WHAT TO WORK ON:
Of the lines below, write out exactly those from the line with "X173160000Y-86000000D03*" through the line with "X141878680Y-92500000D01*", both included, and skip the rest.

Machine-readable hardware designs
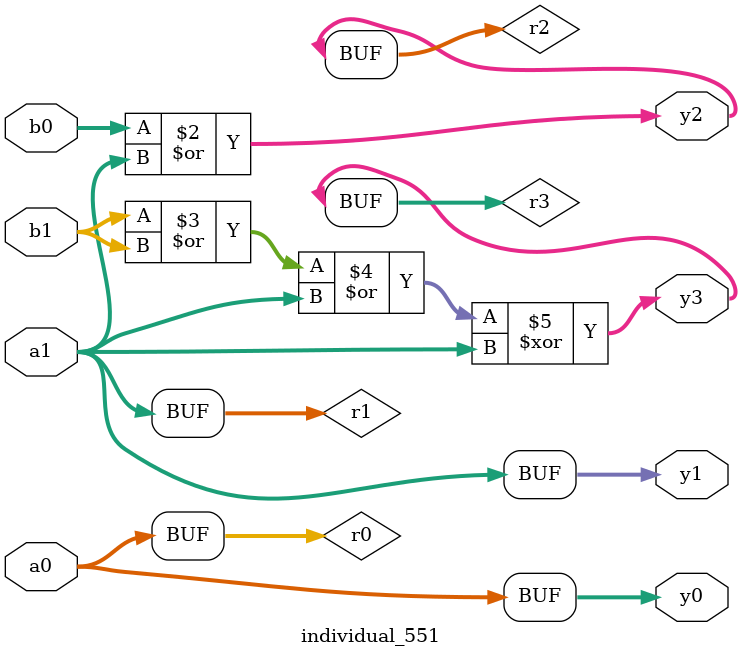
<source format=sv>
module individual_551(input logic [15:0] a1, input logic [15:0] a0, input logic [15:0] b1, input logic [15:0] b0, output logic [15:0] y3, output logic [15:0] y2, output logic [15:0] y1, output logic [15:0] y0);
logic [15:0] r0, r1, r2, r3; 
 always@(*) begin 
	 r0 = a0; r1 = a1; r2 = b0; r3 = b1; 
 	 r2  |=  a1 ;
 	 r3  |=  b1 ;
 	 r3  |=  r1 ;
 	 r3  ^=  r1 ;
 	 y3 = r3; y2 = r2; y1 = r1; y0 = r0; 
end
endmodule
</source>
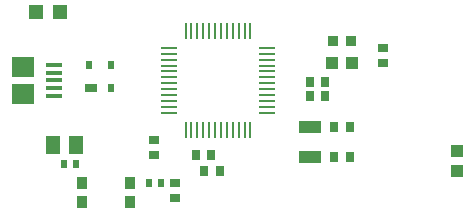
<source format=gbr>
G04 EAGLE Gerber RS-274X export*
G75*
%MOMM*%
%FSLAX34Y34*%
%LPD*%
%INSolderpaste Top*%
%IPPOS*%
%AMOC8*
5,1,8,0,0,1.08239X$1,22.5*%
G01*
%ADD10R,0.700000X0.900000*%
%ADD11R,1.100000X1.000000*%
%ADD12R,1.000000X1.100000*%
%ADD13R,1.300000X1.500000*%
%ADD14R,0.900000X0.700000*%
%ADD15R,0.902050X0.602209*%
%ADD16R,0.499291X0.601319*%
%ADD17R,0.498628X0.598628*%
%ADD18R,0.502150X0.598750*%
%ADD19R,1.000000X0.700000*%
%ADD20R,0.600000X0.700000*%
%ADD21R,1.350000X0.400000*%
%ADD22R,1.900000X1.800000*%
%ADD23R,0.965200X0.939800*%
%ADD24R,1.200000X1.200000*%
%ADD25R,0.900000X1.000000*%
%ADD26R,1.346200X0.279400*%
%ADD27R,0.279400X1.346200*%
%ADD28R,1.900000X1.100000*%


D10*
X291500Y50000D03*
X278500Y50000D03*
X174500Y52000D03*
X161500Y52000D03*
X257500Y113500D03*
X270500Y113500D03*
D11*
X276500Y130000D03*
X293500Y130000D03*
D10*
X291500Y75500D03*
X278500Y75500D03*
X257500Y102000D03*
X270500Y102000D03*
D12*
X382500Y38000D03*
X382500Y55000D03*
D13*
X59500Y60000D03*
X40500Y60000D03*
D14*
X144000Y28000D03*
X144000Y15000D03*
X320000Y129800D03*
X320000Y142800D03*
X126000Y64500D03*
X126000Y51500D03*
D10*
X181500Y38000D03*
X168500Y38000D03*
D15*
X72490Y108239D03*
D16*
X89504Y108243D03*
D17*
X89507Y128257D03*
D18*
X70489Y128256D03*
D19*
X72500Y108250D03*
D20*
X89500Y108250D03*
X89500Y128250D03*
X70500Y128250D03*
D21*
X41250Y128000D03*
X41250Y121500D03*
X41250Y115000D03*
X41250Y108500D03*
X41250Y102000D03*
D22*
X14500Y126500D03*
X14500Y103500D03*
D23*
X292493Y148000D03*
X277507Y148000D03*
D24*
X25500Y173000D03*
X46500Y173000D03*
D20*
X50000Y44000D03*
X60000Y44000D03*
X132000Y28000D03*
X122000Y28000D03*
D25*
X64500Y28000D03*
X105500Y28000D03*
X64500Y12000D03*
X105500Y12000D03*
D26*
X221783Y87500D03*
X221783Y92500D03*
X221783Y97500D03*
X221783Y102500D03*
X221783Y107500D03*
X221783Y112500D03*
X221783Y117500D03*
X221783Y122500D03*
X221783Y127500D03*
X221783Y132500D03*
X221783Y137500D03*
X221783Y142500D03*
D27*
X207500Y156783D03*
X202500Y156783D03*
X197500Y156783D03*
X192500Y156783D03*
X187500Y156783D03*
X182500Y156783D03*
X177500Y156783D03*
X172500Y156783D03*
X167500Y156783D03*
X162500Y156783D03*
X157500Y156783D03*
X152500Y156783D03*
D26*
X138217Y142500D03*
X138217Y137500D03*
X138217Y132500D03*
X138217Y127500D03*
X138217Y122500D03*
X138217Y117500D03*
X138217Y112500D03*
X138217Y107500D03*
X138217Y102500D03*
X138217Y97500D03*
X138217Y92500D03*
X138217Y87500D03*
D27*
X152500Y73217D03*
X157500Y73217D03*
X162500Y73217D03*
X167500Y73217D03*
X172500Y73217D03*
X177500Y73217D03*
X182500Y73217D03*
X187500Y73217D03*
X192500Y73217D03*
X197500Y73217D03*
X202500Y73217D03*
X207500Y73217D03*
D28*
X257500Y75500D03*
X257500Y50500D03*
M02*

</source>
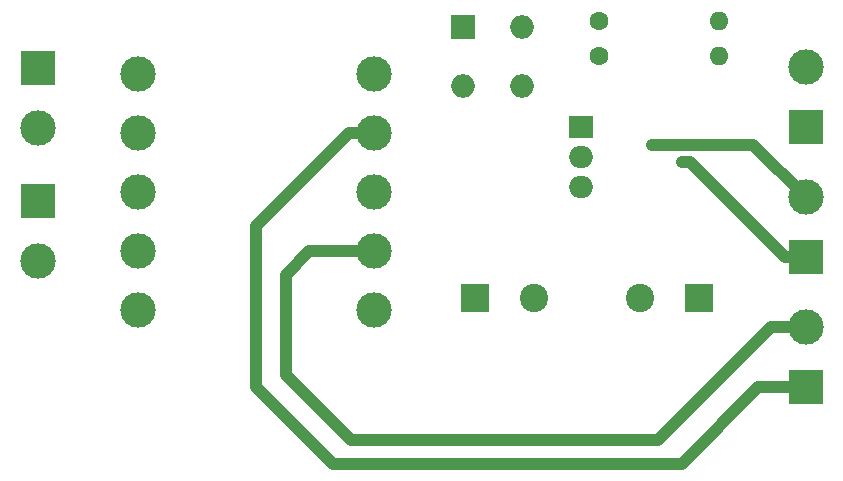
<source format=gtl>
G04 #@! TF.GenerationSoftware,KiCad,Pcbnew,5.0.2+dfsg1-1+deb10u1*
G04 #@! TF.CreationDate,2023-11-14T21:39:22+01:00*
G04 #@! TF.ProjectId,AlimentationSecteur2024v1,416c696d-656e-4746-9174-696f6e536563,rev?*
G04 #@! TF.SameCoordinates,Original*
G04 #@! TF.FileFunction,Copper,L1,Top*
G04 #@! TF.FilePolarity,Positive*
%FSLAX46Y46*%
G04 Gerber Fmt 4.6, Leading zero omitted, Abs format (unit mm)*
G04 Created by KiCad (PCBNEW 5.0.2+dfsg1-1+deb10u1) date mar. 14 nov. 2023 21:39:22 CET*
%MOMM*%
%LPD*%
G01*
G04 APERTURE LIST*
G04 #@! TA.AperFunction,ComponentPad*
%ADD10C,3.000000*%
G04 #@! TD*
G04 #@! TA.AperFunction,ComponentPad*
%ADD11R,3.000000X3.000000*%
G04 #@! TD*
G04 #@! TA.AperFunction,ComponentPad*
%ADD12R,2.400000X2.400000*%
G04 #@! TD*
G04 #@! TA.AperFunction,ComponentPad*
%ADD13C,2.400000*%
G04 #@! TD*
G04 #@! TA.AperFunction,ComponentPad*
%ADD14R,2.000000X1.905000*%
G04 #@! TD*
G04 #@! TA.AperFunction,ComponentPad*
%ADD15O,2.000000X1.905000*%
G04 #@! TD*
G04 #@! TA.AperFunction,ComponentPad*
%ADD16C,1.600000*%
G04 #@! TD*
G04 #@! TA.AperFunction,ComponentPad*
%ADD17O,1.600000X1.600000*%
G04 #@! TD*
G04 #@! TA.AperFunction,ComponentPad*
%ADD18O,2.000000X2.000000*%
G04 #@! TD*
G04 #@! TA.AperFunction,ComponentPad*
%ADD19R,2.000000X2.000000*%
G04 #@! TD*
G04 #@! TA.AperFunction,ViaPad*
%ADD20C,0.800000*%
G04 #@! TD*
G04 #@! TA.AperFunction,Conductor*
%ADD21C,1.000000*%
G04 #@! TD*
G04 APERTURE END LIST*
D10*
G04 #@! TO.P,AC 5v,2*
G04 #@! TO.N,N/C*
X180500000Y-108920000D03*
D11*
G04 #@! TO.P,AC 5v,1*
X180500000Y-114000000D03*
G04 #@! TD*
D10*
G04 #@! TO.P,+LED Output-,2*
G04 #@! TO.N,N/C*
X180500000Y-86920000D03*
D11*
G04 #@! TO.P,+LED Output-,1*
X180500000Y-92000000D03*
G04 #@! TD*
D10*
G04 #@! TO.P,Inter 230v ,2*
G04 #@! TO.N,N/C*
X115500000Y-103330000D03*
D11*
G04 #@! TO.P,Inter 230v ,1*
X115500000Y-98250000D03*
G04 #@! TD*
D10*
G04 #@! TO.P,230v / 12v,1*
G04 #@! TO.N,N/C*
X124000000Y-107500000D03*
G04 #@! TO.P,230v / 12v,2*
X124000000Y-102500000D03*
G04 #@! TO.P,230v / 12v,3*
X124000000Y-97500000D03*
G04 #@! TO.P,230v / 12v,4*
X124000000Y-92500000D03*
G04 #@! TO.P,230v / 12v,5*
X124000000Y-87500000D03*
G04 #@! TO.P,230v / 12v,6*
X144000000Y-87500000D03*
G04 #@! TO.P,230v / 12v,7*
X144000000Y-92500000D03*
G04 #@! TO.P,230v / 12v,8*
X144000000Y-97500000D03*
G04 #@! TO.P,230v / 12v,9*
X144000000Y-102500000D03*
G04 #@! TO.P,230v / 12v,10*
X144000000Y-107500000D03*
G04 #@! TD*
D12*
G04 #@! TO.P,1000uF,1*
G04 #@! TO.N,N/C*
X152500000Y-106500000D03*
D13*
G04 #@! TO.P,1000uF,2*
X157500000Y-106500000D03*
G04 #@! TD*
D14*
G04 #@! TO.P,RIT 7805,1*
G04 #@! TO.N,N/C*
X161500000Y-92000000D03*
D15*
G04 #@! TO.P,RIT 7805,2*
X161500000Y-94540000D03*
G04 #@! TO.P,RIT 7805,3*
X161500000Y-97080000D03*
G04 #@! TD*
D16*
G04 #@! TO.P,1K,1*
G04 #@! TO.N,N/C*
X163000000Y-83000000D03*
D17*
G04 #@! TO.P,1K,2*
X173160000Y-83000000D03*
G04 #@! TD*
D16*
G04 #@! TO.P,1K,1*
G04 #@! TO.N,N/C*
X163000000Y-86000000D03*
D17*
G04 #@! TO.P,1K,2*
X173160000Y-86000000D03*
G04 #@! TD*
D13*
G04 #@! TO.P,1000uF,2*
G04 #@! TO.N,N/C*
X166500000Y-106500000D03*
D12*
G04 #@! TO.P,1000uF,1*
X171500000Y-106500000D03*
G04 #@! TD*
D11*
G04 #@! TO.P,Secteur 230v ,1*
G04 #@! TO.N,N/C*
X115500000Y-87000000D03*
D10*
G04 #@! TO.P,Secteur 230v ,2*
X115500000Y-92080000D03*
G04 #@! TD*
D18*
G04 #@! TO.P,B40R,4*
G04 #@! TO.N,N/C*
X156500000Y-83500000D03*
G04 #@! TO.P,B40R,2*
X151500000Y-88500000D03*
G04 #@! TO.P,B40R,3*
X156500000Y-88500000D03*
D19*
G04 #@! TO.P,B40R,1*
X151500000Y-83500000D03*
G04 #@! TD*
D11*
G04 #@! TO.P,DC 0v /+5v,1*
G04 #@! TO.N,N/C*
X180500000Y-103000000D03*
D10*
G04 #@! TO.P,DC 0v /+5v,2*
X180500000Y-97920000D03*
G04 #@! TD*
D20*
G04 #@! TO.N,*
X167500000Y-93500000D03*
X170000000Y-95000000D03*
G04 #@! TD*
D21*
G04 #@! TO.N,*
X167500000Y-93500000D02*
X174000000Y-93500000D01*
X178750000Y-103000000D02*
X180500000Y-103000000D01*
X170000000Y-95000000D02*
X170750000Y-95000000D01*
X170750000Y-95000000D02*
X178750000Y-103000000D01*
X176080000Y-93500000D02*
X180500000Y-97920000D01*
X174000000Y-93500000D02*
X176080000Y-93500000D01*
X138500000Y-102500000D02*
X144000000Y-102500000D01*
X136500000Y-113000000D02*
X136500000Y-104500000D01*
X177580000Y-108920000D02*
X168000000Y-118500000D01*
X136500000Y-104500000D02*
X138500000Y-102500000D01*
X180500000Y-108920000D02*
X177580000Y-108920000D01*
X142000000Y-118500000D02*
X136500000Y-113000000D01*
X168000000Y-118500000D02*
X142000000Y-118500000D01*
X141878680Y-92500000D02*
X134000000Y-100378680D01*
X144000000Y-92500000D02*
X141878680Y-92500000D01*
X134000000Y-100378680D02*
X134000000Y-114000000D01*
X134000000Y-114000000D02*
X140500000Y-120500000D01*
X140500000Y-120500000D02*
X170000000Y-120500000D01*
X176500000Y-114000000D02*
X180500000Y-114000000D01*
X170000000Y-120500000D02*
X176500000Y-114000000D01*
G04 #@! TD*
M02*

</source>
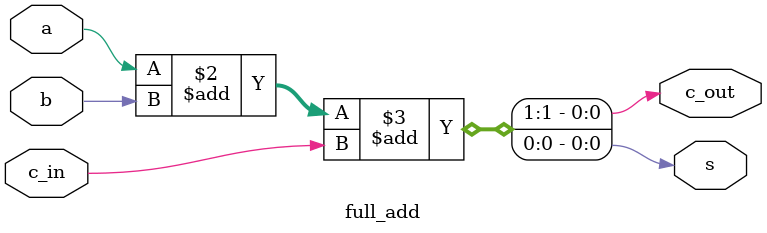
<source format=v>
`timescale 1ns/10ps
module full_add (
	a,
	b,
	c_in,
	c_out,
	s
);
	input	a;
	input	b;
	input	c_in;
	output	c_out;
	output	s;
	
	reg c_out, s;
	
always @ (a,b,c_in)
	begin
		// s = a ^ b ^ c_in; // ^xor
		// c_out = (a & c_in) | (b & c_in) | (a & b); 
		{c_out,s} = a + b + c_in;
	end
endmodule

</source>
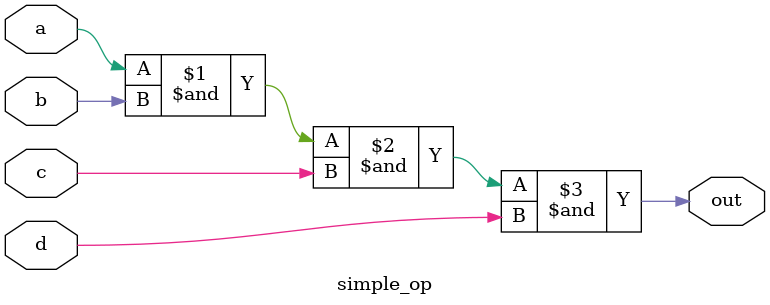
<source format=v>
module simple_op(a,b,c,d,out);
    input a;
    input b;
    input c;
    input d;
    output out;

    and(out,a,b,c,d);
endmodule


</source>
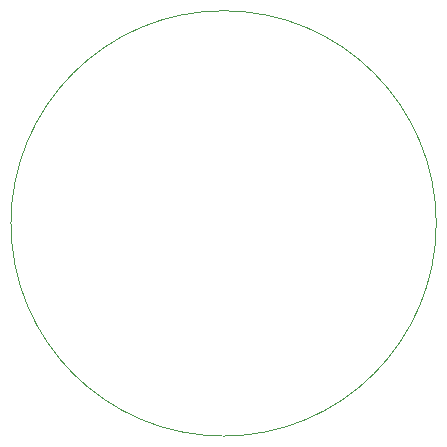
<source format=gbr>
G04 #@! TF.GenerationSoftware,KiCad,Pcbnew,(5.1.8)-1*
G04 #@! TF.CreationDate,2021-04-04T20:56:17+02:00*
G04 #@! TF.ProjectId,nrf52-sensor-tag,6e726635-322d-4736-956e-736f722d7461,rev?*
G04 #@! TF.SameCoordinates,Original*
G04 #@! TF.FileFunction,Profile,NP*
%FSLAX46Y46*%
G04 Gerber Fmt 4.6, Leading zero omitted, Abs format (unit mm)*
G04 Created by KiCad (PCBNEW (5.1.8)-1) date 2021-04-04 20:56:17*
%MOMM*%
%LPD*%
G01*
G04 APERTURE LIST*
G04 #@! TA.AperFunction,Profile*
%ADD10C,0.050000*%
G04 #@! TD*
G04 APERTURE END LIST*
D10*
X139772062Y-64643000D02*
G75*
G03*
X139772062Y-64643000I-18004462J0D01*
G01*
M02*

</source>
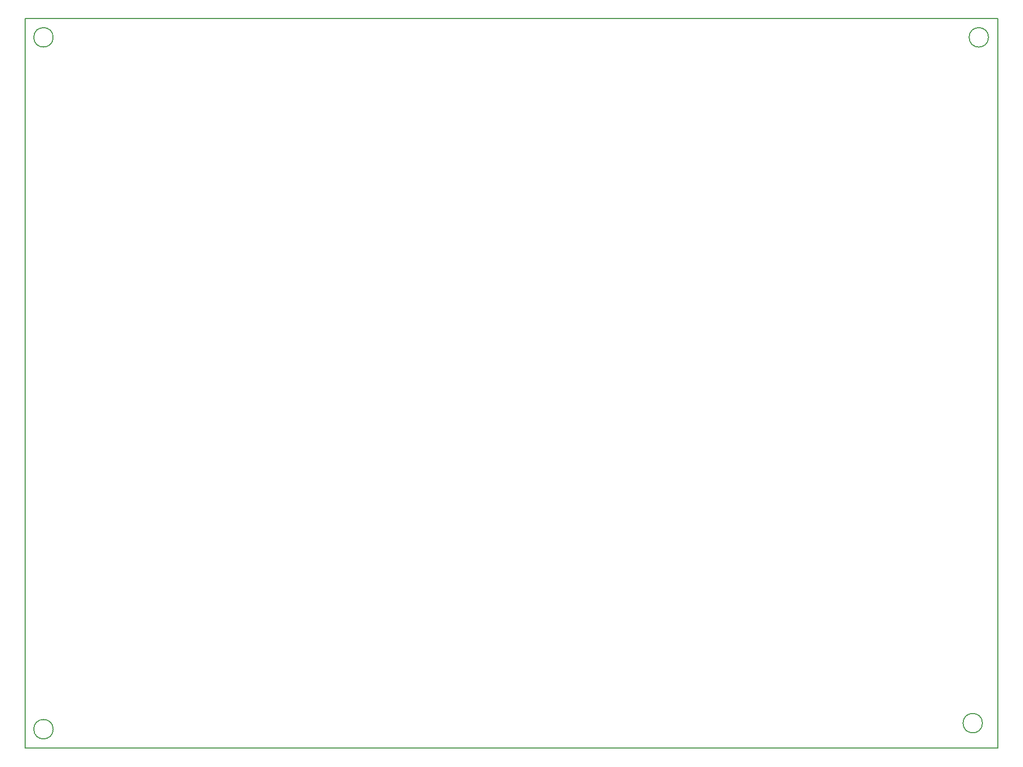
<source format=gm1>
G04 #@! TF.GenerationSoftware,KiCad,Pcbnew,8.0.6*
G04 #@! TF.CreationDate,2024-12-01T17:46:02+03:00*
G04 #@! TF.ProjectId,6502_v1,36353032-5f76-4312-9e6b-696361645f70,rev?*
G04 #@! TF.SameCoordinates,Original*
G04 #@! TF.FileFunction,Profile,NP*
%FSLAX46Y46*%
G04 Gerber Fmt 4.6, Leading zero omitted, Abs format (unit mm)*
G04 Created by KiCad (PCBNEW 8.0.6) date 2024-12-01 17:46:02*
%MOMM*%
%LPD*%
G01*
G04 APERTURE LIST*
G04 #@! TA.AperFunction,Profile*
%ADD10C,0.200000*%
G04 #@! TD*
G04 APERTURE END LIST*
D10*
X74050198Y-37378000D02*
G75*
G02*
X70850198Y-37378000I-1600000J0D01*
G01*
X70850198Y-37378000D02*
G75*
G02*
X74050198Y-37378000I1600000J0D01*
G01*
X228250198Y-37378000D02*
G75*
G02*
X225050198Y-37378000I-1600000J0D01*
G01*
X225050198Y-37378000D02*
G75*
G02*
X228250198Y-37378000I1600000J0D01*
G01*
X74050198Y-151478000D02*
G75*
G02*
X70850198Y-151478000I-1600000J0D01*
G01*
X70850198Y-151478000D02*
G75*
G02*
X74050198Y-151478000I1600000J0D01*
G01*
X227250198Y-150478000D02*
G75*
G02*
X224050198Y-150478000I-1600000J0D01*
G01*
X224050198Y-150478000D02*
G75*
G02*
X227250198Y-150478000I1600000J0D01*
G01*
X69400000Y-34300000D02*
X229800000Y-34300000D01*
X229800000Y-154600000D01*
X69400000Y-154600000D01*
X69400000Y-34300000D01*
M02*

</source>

REPLY TO THE TASK:
X173160000Y-86000000D03*
G04 #@! TD*
D13*
G04 #@! TO.P,1000uF,2*
G04 #@! TO.N,N/C*
X166500000Y-106500000D03*
D12*
G04 #@! TO.P,1000uF,1*
X171500000Y-106500000D03*
G04 #@! TD*
D11*
G04 #@! TO.P,Secteur 230v ,1*
G04 #@! TO.N,N/C*
X115500000Y-87000000D03*
D10*
G04 #@! TO.P,Secteur 230v ,2*
X115500000Y-92080000D03*
G04 #@! TD*
D18*
G04 #@! TO.P,B40R,4*
G04 #@! TO.N,N/C*
X156500000Y-83500000D03*
G04 #@! TO.P,B40R,2*
X151500000Y-88500000D03*
G04 #@! TO.P,B40R,3*
X156500000Y-88500000D03*
D19*
G04 #@! TO.P,B40R,1*
X151500000Y-83500000D03*
G04 #@! TD*
D11*
G04 #@! TO.P,DC 0v /+5v,1*
G04 #@! TO.N,N/C*
X180500000Y-103000000D03*
D10*
G04 #@! TO.P,DC 0v /+5v,2*
X180500000Y-97920000D03*
G04 #@! TD*
D20*
G04 #@! TO.N,*
X167500000Y-93500000D03*
X170000000Y-95000000D03*
G04 #@! TD*
D21*
G04 #@! TO.N,*
X167500000Y-93500000D02*
X174000000Y-93500000D01*
X178750000Y-103000000D02*
X180500000Y-103000000D01*
X170000000Y-95000000D02*
X170750000Y-95000000D01*
X170750000Y-95000000D02*
X178750000Y-103000000D01*
X176080000Y-93500000D02*
X180500000Y-97920000D01*
X174000000Y-93500000D02*
X176080000Y-93500000D01*
X138500000Y-102500000D02*
X144000000Y-102500000D01*
X136500000Y-113000000D02*
X136500000Y-104500000D01*
X177580000Y-108920000D02*
X168000000Y-118500000D01*
X136500000Y-104500000D02*
X138500000Y-102500000D01*
X180500000Y-108920000D02*
X177580000Y-108920000D01*
X142000000Y-118500000D02*
X136500000Y-113000000D01*
X168000000Y-118500000D02*
X142000000Y-118500000D01*
X141878680Y-92500000D02*
X134000000Y-100378680D01*
X144000000Y-92500000D02*
X141878680Y-92500000D01*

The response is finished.